As this first national childcare agreement was being secured, new advocates such as business leaders and other non-traditional partners were in evidence, supporting a long-term goal of universal access to early childhood education and care (ECEC). It is also noteworthy that the usual suspects who disapprove of early childhood education and care for one reason or another -- or at least oppose public support to it -- were relatively restrained. This is encouraging because it may signal that Canada is ready to catch up with the other countries that have undertaken to make ECEC part of the mainstream fabric of family and public life.
Certainly, there is evidence that the Canadian public is ready for this. A recent public opinion poll found that 90% of Canadians agreed or strongly agreed that "Canada should have a nationally co-ordinated childcare plan" and 86% agreed or strongly agreed that "there should be a publicly funded childcare system that makes quality child care available to all Canadian children." As this is consistent with, but higher than, previous polls, support by the public at large for ECEC seems to be growing.
The opposition to early childhood education and care services has been fairly predictable over the years.
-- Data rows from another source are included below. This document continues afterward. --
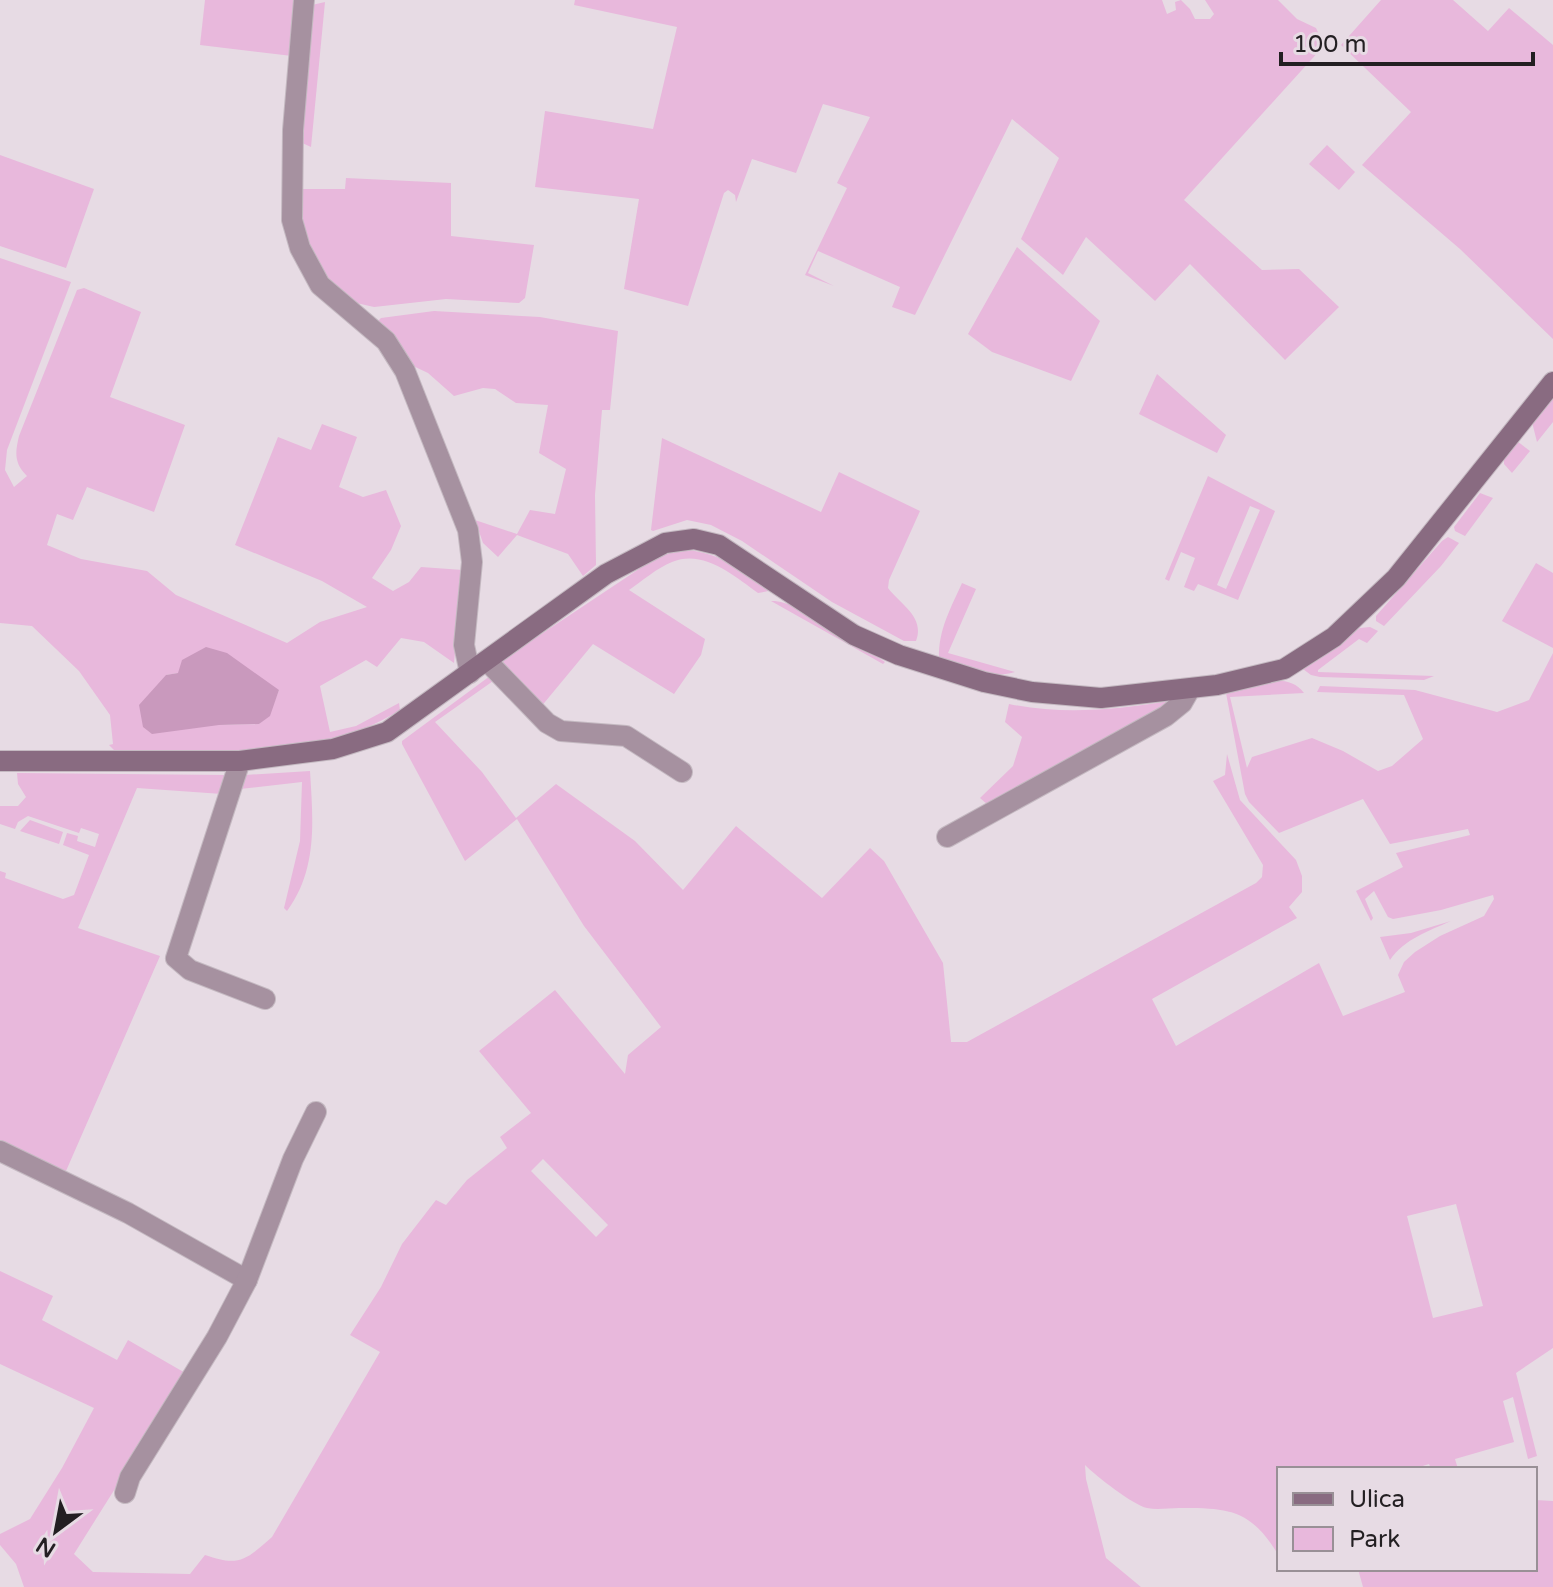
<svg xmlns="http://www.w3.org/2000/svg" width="1553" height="1587" font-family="'Varela Round',sans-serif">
	<rect width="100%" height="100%" fill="#e7dbe4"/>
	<g fill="#e8b8dc" fill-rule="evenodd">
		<polygon points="205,0 300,0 292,56 200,45"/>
		<polygon points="575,0 1162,0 1167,14 1176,10 1175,2 1181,0 1190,9 1195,19 1210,19 1214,14 1205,0 1278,0 1297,19 1316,28 1323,43 1320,50 1184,200 1262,270 1299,269 1339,307 1285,360 1190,264 1155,301 1086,237 1063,275 1021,239 1059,158 1012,119 915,315 892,307 900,287 818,251 808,273 834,286 805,275 847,188 837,183 870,117 823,104 796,173 752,159 736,202 735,195 728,190 724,193 688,306 624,289 639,199 535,187 545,111 653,129 677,27 574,5"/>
		<polygon points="1381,0 1453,0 1488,31 1509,8 1553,45 1553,339 1460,249 1362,165 1411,112 1341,45"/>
		<polygon points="325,2 311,147 300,142 312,5"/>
		<polygon points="1327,145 1355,172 1339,190 1309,164"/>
		<polygon points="0,155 94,189 66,268 0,246"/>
		<polygon points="346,178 451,183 451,236 534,245 525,298 519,303 446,299 374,307 352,302 325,277 312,256 299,208 302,189 345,189"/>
		<polygon points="1017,247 1100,321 1071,381 992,352 968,334"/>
		<path d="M 0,258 L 71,282 L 7,450 L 5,470 L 14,487 L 27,476 C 14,463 15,453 19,436 L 77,290 L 84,288 L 141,312 L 110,397 L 185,425 L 154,512 L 87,487 L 73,520 L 57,514 L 47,545 L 81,559 L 147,571 L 176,595 L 287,643 L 320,622 L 367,607 L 322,581 L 235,545 L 278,437 L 311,450 L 322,424 L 357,437 L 339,487 L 363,497 L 386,490 L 401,526 L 391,550 L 372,578 L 393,591 L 409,582 L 421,567 L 463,570 L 454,663 L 424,642 L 401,638 L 377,667 L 366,660 L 320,686 L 330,732 L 356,726 L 399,703 L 400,710 C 319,761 221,752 129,752 L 114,750 L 109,745 L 113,744 L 110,715 L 79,671 L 32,626 L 0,623 ZM 178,673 L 279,690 L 274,703 L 259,724 L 219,725 L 166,675 Z"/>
		<polygon points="434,311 540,317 618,331 610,410 602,410 595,495 596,565 583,576 568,554 517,535 498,557 483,543 475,520 517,534 530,510 555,514 566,469 539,453 548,405 516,403 495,389 483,388 454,396 428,373 409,364 377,322 381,318"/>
		<polygon points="1157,374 1226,435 1217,453 1139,414"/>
		<polygon points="1553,395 1553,422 1537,442 1532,422"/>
		<path d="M 662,438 L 821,512 L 839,472 L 920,511 L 889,580 L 888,588 C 901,605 925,617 916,641 L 904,641 L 832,602 L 742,541 L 711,525 L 687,520 L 653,531 L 651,530 Z"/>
		<polygon points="1517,441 1530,451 1512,473 1504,464 1504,458"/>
		<path d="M 1208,476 L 1275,511 L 1238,600 L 1198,584 L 1194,591 L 1184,587 L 1195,558 L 1181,552 L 1169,581 L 1165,579 ZM 1250,506 L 1260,510 L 1226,589 L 1217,585 Z"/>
		<polygon points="1480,493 1493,498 1465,536 1455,531 1454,527"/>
		<polygon points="1448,537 1459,543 1441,566 1384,626 1376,621 1376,616 1442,541"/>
		<path d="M 680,549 C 719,552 742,569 774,590 L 758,593 C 734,576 704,549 672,562 C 657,568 642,581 629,590 L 705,639 L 701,655 L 674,694 L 593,644 L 540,708 L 500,670 L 504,659 L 654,559 Z"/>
		<polygon points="1536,563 1553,573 1553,648 1502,621"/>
		<path d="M 962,583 L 976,589 L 948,653 L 1015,672 C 991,680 963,666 939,659 C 938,630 951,608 962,583 Z"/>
		<path d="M 771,601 C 800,600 860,644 885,662 L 883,664 Z"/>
		<polygon points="1370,627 1378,631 1367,643 1359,639 1318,670 1318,672 1434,676 1424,680 1320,677 1311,675 1303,669 1303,666 1360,628"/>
		<path d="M 1553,653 L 1553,1348 L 1516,1373 L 1537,1456 L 1528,1459 L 1513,1397 L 1503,1401 L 1514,1442 L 1455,1459 L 1458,1469 L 1431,1469 L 1429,1464 L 1413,1469 L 1279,1469 L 1279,1556 C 1251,1509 1229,1508 1179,1508 C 1169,1508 1157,1510 1147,1508 C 1133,1505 1096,1476 1085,1465 L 1086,1479 L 1106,1558 L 1141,1587 L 24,1587 L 16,1564 L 0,1545 L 0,1534 L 30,1519 L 62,1468 L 94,1408 L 0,1364 L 0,1271 L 53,1296 L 42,1320 L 117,1360 L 128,1340 L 187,1374 L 74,1554 L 93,1572 L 190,1574 L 205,1555 C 239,1567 246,1560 272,1537 L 380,1352 L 350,1335 L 381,1287 L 402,1244 L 436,1200 L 446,1205 L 467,1180 L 507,1148 L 500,1137 L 531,1113 L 479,1051 L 555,990 L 625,1074 L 628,1055 L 661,1027 L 584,926 L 517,819 L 465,861 L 402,744 L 402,741 L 490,676 L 496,679 L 435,722 L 482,772 L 516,818 L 556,784 L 635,841 L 683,890 L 736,826 L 822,898 L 870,848 L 884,861 L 943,963 L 951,1042 L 967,1042 L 1256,883 L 1262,877 L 1263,865 L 1213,781 L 1225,775 L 1227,754 L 1240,800 L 1296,860 L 1302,876 L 1302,892 L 1289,907 L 1297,918 L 1152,999 L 1176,1046 L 1319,963 L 1343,1016 L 1405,992 L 1398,975 L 1404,962 L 1415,952 L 1440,936 L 1484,916 L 1494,899 L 1493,895 L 1441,910 L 1393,919 L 1388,917 L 1374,891 L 1365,899 L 1373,918 L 1371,921 L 1356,891 L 1403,867 L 1396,853 L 1470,835 L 1468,829 L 1390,844 L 1363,799 L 1279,833 L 1249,802 L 1245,794 L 1226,693 C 1250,687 1286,669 1304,693 L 1230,697 L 1247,768 L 1252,757 L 1312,738 L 1343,751 L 1378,771 L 1392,766 L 1423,739 L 1404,695 L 1317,692 L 1320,686 L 1415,690 L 1497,712 L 1529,700 ZM 543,1159 L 608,1225 L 596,1237 L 531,1171 ZM 1456,1204 L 1483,1306 L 1433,1318 L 1407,1216 Z"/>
		<path d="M 1169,701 L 1173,703 L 988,805 L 980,798 L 1013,766 L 1022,737 L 1005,722 L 1009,704 C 1063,715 1114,710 1169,701 Z"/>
		<path d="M 310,771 C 313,820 318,869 287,911 L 284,908 L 300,841 L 302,782 L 240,789 L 245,775 Z"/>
		<polygon points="17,773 226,775 222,794 137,788 78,928 160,956 66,1171 0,1141 0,871 6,873 5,878 63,899 74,895 89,855 63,845 67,833 78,836 77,841 95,847 99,834 81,828 79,833 28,816 18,822 15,829 0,824 0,806 18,806 26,797 18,784"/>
		<polygon points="30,820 63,832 59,844 20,831"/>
		<path d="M 1451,921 C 1429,931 1404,939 1390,960 L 1380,937 L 1411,933 Z"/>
		<polygon points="1535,1500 1553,1501 1553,1587 1363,1587 1358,1569 1535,1569"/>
	</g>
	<polygon fill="#c999bd" points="206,647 227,653 279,690 270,716 259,724 219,725 152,734 143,727 139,705 166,675 178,673 182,660"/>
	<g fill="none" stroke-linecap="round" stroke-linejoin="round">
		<defs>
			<g id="street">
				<polyline points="304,0 293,130 292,220 300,248 320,285 386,341 405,371 468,530 472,562 464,645 470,673"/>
				<polyline points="487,661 547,723 561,731 626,736 682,772"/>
				<polyline points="240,761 176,958 190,970 265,999"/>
				<polyline points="947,837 1166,716 1182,703 1190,689"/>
				<polyline points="0,1151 128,1213 247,1280"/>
				<polyline points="125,1493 130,1477 217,1337 247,1280 293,1159 316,1112"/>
			</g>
			<polyline id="secondary" points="0,761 240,761 333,749 387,732 606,574 648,552 665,543 694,539 719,545 854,635 899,655 984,682 1032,692 1101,698 1217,685 1284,669 1334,637 1396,578 1553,382"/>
		</defs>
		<use href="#street" stroke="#c4b9c1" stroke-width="22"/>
		<use href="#secondary" stroke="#c4b9c1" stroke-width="22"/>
		<use href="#street" stroke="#a691a0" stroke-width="20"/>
		<use href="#secondary" stroke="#896b81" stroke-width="20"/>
	</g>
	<rect x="1277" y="1467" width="260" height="104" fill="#e7dbe4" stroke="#999096" stroke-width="2"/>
	<rect x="1293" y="1493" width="40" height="12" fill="#896b81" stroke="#999096" stroke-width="2"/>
	<text x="1349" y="1507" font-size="24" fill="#231f22">Ulica</text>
	<rect x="1293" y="1527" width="40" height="24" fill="#e8b8dc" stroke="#999096" stroke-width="2"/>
	<text x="1349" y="1547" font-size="24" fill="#231f22">Park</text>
	<g transform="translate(56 1531) rotate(212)" stroke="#e7dbe4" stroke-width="6" paint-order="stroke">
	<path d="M0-6L14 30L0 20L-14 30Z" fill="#231f22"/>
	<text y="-12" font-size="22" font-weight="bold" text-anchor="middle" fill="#231f22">N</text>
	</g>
	<path d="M1281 52v12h252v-12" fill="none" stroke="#231f22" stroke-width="4"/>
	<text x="1293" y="52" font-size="24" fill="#231f22" stroke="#e7dbe4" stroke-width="6" paint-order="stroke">100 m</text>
</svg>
A soon-to-be published paper by two University of Toronto economists identifies and analyzes what it calls "eight myths" that have been used to oppose public funding for ECEC services. These range from "child care harms children emotionally" to "public funding of child care discriminates against stay-at-home moms." Recently, an opinion piece in this newspaper assembled a collection of arguments against government support for child care that fits the "mythic" description. As this story goes, there is no crisis in child care: Data sowing this is obviously contrived -- by Marxists, yet! Parents overwhelmingly prefer unregulated care; we know this because this is what the majority of families use. Evidence that the absence of child care is a problem is a plot to "institutionalize the nation's children from birth." And, finally, if a problem does exist, its solution is only as far away as the latest multinational childcare firm that trades on the stock exchange!
This yarn runs counter to what is known about child care. There is good information drawn from what has become a large body of evidence that is international in nature and relies on multiple disciplines. First, research shows that child care is beneficial for children developmentally if it is high quality. In this sense, high quality child care is inseparable from early childhood education. This is true whether the child comes from a poor or wealthy family and whether the mother is in the paid labour force or not. Second, several structural factors are associated with quality: regulation, financing and for-profit versus non-profit status. Third, these factors are associated with another level of quality-producing variables -- staff training in early childhood education, wages and turnover. Fourth, the marketplace doesn't work well for child care. A systematic, well-designed public policy approach is much more effective if the goal is equitable access to high quality services. Finally, while affordable high quality child care requires considerable public investment, public funds spent on services that provide both early childhood education and support parents' employment deliver payoff in the future.
Today, few people would argue that Canada's ECEC arrangements are adequate. There is a substantial gap between the present situation and universal access to high quality services. Moving forward will require considerable policy and program development and resources. But ECEC is no longer an unknown fringe idea that can be debated using myths. In a 2000 study, the OECD identified some keys to effective practice in ECEC -- a systematic approach, strong partnership with education, a universal approach to access, close attention to quality and substantial public financing. The study points out that, in OECD cuntries, "policymakers have recognized that equitable access to quality early childhood education and care can strengthen the foundations of lifelong learning for all children and support the broad educational and social needs of families." Putting this vision into practice in Canada will require solid information, extensive work and political will -- not myths.